Now, don’t get him wrong, Harry knows he’s small and light enough to be blown down by a strong wind, but even he doesn’t think some blast of air could possibly lift him up so high. Peering down the thousands and thousands of feet after the first hour passes and the bell rings and classes have begun, Harry wants to bawl even though he’s not some crybaby girl.

He’s not.

And it’s just random drops of September rain running down his cheeks, because Harry James Potter hasn’t cried since he was four when he realized food and water and warmth came at a price and he refuses to start now so hedoesn’t, even if he’s never liked birds or the swings or been on a plane before and would never, ever, ever go up so high.

Harry’s gotten used to large, sharp-teethed dogs and snarling cats and clawed bigger-than-and-uglier-than-cat-thingies, small, enclosed places and creepy-crawlies in the looming dark, freezing temperatures in winter and water and prickly plants that are nasty, a red/blue/purple-faced shouting Uncle/Aunt and other disapproving adults—Harry knows he’ll get used to extreme heights sooner or later.

Harry was raised an adapter.

So he stands back from the edge, not wanting to get too far in case he misses a passer-by who’d maybe help him, but not wanting to be so close in case the stupid wind knocks him down instead of up. He ignores the biting gales and the light rain and the freezing cold. Another hour passes. Harry curls into a sitting position, hugging his jean-clad knees and breathing warmth into his small shaking hands. He’s lucky he chose one of Dudley’s too-small-for-him but too-big-for-Harry sweaters. The darkish green fabric is still warmish and soft, but still, Harry longs for his favourite fire-red wool, which is in the wash today, because warm colours are better than cool colours in the cold because they’re warm.

Green is not a warm colour.

Suddenly, as the rained-on-cheeks stop flowing and he stops rubbing his eyes red, Harry hears a pitter-patter before there’s buckets of water hammering the ground like one of Dudley’s fists or the pellet guns Piers has that always misses when trying to shoot him. Harry’s soaked to the skin, and the hundred-holed shoes Aunt Petunia gave him two years ago aren’t doing much to protect his now-wet socks and feet.

The bell rings, and with rising hope, Harry tries to scream for help — but his tongue is stuck behind frozen blue lips and he’s fixed in this curled-cramped position and, car after car, each child from Dennis to Katy and Malcolm to Zuzia and even Dudley’s gone, which squeezes his heart the most, if only because Uncle Vernon just does a half-hearted sweep through the kids, raises an eyebrow, and drives off, no questions asked.

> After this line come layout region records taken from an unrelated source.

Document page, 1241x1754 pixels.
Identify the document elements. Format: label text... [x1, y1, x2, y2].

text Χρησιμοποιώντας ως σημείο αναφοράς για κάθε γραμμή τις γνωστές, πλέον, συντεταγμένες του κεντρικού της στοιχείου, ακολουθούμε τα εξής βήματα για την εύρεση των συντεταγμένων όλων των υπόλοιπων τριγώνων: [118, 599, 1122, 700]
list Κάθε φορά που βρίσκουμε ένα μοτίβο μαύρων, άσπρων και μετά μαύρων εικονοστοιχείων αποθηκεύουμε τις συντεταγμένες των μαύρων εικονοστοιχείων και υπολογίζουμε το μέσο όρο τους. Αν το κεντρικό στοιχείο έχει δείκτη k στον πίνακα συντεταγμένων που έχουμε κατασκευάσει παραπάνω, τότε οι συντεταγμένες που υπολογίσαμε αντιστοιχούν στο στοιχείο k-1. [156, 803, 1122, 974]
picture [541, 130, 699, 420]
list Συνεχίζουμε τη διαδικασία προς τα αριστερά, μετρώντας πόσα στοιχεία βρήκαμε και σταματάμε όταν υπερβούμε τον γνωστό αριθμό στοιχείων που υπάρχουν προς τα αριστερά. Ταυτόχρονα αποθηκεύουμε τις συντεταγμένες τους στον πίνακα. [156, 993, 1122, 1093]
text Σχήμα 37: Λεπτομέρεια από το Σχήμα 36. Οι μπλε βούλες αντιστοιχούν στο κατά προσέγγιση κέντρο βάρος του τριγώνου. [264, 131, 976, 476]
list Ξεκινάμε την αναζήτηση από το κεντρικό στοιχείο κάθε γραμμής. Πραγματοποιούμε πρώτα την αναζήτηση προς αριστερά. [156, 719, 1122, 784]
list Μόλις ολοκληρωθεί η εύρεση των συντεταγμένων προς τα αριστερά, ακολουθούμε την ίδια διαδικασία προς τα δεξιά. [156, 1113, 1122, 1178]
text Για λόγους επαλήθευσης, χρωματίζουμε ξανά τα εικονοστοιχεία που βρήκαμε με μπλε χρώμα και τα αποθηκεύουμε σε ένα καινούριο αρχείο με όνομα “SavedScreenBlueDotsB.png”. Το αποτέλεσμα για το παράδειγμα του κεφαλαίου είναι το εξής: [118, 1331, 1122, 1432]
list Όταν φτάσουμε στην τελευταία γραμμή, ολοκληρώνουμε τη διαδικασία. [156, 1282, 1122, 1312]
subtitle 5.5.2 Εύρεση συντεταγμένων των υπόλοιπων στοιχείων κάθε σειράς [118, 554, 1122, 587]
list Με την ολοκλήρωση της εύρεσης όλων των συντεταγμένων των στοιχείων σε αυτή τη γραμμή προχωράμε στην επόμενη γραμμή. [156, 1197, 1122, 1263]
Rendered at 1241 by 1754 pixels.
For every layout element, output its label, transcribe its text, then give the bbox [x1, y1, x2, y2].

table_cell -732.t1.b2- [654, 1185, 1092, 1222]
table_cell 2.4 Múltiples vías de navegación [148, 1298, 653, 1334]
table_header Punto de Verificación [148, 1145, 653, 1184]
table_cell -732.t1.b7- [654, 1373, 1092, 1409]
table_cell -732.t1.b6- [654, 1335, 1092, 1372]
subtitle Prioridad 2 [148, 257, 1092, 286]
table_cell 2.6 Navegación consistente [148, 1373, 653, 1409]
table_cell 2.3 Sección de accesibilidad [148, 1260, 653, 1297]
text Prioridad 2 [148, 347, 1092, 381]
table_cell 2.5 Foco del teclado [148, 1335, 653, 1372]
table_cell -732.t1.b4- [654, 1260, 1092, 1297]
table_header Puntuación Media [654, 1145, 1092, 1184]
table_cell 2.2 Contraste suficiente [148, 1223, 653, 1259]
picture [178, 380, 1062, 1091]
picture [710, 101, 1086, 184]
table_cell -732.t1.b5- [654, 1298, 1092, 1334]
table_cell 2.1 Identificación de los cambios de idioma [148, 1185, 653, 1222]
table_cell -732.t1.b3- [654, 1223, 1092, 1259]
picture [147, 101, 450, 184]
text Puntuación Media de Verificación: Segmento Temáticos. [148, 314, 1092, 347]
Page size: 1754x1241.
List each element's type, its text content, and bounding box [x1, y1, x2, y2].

He feels numb both figuratively and literally when Ms Meyers jogs through the rain to her car and the cook and the office ladies and the principal and the vice-principal follow suite.

Harry wonders as hours or days or years pass, if being fostered off into the cold midwinter like last December is worse than this; then he decides it definitely isn’t, if only because Aunt Petunia kicked him out with a thick, warm jacket and black boots when the Christmas banquet she was hosting got too crowded.